> Reading text:
╭──
In my mind, the call to action on a text message is immediate, I see the message, often with a preview in the notification, respond and move on.
However, with voice notes you have to find the opportunity to listen to it, take it in and reply. I wished that there was some way of getting the text from the voice notes, without spending the time listening.
Thus started a fun journey with the potential ongoing advantage to me, of not having to listen to voice notes anymore.
At the time I made this, there were no services I knew of offering this feature. But Telegram has a subscription service which will now do this inline on voice notes for you. WhatsApp Speech to Text also seems to be coming. Well at least mine would still have the advantage of being free and private.
The Telegram bot is @shhhhhhhhhhhhhhhhh_bot click to start sending it voice notes.
I have a video, which covers most of the project, if you don’t feel like reading.
Most of the python code is available here, more for notes, not the full application.
I wanted to build some sort of service that would allow me to easily take my voice notes and get them transcribed into text, ideally it would always be online and ready to serve and it would not require me to buy or run any cloud infrastructure, or even having my home PC on and chugging electricity to serve some sort of massive GPU model for the couple voice notes I get in a day.
Nailing the pieces one by one
A way to access service from anywhere
I have always been fascinated by Telegrams bots and wanted to write something that I found useful using it. Without having any cloud infrastrucutre, I hoped I would be able to setup a bot and have it respond to voice message conversion requests in a timely fashion.
╰──
> Supplied data:
╭──
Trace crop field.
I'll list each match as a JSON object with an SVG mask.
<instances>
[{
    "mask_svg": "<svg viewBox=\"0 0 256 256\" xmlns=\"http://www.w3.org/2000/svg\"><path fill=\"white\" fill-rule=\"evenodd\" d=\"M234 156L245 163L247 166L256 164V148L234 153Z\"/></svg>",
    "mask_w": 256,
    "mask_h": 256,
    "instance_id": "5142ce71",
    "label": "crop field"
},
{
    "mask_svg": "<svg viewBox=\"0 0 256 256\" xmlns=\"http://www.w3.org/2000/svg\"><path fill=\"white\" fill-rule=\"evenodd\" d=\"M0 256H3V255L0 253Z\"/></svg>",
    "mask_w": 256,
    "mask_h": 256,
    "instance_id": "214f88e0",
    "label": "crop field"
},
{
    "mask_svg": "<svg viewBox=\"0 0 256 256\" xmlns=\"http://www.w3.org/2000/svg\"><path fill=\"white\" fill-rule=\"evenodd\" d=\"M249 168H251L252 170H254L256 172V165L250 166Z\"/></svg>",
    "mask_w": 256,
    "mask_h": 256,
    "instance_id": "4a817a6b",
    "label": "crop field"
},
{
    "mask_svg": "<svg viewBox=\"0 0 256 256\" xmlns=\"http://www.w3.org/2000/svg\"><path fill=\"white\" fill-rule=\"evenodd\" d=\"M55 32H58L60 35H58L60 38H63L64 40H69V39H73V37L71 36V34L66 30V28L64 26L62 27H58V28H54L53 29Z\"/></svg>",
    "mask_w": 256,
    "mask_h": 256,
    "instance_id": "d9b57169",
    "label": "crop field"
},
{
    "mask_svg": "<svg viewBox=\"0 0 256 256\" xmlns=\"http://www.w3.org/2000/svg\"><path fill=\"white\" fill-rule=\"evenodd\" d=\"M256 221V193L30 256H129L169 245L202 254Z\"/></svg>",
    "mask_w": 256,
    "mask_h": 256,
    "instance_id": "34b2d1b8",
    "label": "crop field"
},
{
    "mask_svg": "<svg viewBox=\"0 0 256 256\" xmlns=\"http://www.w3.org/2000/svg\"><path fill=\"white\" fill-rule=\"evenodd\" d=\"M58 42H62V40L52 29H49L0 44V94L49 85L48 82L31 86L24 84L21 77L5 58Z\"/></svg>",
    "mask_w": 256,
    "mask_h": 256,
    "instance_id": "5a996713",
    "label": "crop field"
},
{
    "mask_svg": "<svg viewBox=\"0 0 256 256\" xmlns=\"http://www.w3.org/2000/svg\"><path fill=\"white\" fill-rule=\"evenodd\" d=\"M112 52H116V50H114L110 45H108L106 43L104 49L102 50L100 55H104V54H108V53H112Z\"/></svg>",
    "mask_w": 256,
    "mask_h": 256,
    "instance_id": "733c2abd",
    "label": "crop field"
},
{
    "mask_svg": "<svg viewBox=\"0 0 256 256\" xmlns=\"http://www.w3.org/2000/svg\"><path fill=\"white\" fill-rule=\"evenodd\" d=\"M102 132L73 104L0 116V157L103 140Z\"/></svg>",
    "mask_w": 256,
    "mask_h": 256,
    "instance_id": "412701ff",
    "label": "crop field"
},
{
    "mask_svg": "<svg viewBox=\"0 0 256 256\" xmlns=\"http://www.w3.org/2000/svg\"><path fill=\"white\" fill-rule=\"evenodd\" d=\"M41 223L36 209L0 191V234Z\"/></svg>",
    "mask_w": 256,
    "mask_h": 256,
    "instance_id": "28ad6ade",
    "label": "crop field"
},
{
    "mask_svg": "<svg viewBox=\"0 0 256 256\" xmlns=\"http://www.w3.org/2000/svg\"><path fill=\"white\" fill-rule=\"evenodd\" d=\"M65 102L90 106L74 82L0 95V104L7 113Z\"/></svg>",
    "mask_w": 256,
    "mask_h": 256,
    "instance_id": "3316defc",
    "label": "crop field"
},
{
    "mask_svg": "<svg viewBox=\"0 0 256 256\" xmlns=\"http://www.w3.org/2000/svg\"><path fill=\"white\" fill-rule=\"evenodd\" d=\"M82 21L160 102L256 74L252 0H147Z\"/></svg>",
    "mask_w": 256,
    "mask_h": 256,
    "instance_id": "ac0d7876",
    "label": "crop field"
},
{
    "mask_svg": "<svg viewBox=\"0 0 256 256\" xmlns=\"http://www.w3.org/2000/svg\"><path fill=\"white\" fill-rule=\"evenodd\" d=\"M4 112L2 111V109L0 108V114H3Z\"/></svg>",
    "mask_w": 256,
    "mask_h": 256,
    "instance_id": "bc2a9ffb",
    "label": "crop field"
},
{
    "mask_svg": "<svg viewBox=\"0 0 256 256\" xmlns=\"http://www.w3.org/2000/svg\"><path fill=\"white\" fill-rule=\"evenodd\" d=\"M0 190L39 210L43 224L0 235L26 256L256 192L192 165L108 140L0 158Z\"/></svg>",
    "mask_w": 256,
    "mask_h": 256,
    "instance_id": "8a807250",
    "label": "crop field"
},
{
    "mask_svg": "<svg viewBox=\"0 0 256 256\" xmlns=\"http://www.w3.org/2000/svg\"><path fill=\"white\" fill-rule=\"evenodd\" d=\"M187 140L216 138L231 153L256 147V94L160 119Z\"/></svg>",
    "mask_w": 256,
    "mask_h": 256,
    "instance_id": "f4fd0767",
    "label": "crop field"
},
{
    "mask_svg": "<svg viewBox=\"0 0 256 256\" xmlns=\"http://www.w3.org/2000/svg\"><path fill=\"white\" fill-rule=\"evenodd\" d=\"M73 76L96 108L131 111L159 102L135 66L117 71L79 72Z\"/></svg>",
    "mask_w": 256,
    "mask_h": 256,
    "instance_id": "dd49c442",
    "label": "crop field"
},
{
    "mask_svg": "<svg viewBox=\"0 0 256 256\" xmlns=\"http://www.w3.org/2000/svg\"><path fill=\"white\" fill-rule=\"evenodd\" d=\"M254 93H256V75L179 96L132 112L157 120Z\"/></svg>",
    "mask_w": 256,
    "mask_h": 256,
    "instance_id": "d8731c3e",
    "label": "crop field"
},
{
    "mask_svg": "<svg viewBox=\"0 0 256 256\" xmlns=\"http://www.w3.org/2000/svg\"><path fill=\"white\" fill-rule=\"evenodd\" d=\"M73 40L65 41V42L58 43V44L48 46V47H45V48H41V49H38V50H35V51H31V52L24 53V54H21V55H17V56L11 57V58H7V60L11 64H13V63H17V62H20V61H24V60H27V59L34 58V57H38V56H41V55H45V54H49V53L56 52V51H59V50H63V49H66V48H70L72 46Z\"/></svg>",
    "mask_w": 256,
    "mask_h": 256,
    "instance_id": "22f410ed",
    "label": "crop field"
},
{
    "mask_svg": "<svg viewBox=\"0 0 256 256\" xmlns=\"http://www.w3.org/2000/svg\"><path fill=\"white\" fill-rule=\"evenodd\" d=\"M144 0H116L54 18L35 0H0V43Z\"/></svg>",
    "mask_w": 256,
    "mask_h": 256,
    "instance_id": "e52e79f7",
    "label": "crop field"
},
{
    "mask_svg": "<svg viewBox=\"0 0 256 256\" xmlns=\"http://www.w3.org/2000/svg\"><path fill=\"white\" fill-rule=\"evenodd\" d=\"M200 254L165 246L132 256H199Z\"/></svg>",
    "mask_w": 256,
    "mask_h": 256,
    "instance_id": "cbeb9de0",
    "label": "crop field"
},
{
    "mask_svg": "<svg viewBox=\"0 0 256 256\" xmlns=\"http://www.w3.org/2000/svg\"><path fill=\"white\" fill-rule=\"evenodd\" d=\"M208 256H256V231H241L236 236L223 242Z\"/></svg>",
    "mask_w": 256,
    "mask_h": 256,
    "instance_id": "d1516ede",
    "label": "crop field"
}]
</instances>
╰──
> Tasks to complete:
1. From the voice-note transcription write-up above, repeat the passage between "I have a video, which" and "the full application.", inclusive.
2. In the voice-note transcription write-up above, which messaging service has a subscription service that now transcribes voice notes inline?

> Answers provided:
1.
I have a video, which covers most of the project, if you don’t feel like reading.
Most of the python code is available here, more for notes, not the full application.

2. Telegram